This Popular Fast-Food Chain Has a Rat Infestation Problem
Restaurant closures have impacted the city population most of us avoid thinking about—rats. When kitchens began to close earlier this year, destitute rodent populations lost their access to food, and they adopted aggressive tactics in their attempts to get fed.
This summer, hungry rats took to the streets, where they invaded outdoor dining settings in cities like New York. As temperatures drop, it appears as if some of these rodents have found a warm indoor source of sustenance: Chipotle. The chain's location in the Washington Heights neighborhood of Manhattan has temporarily shut down after multiple workers were bitten in an ongoing rat infestation, according to the New York Post. (Related: McDonald's Is Making These 8 Major Upgrades.)
And it sounds like rats love avocado just as much as millennials. The rats were feasting on stored avocados and dry rice at the fast-casual Mexican joint, and the "brazen" rodents wreaked havoc on the restaurant's infrastructure, employees told The Post. As many as four staffers were allegedly bitten by "massive" rats, which appeared to be multiplying in size and numbers.
The Department of Health visited the location yesterday along with a "pest control expert," according to The Post. The impacted restaurant reportedly closed in late November after the system handling the store's orders was taken down when rats chewed up computer wiring.
Chipotle employees t0ld The Post that they continue to regularly clean the invaded store. Several alleged that Chipotle did not properly address the "dangerous" working conditions, which include multiple alleged rat bites.
"A company as big as Chipotle shouldn't be worried only about the amount of money they're making and leave their employees to keep working under dangerous conditions," Paulino Ruiz, an employee who claims to have been bitten by a rat, said.
Laurie Schalow, Chipotle's corporate affairs and food safety officer, responded to the allegations by reiterating that the health and safety of customers employees was a top priority for the company.

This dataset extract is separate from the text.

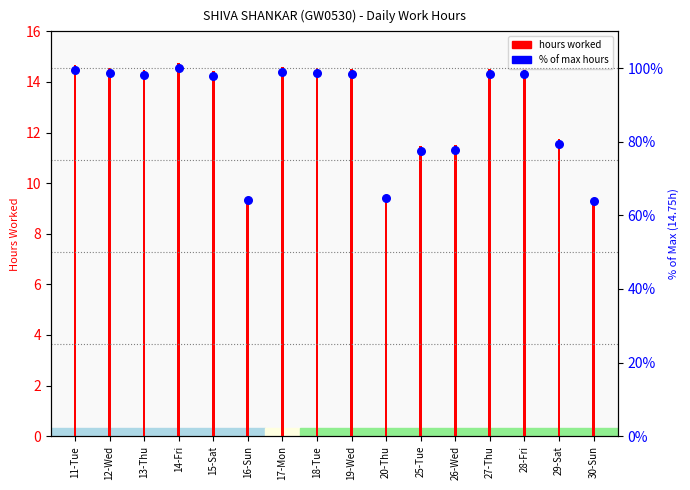

Between 30-Sun and 27-Thu, which is larger?

27-Thu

"The Columbia Presbyterian restaurant located at 4009 Broadway in New York has been mainly closed since Nov. 23 due to a pest problem affecting the immediate area," Schalow told The Post. "During this time, we have arranged an emergency pest service and deep cleaning and are working with the landlord directly to ensure location improvements are met before reopening."
Until further notice, customers in Washington Heights will have to find their burrito fix elsewhere.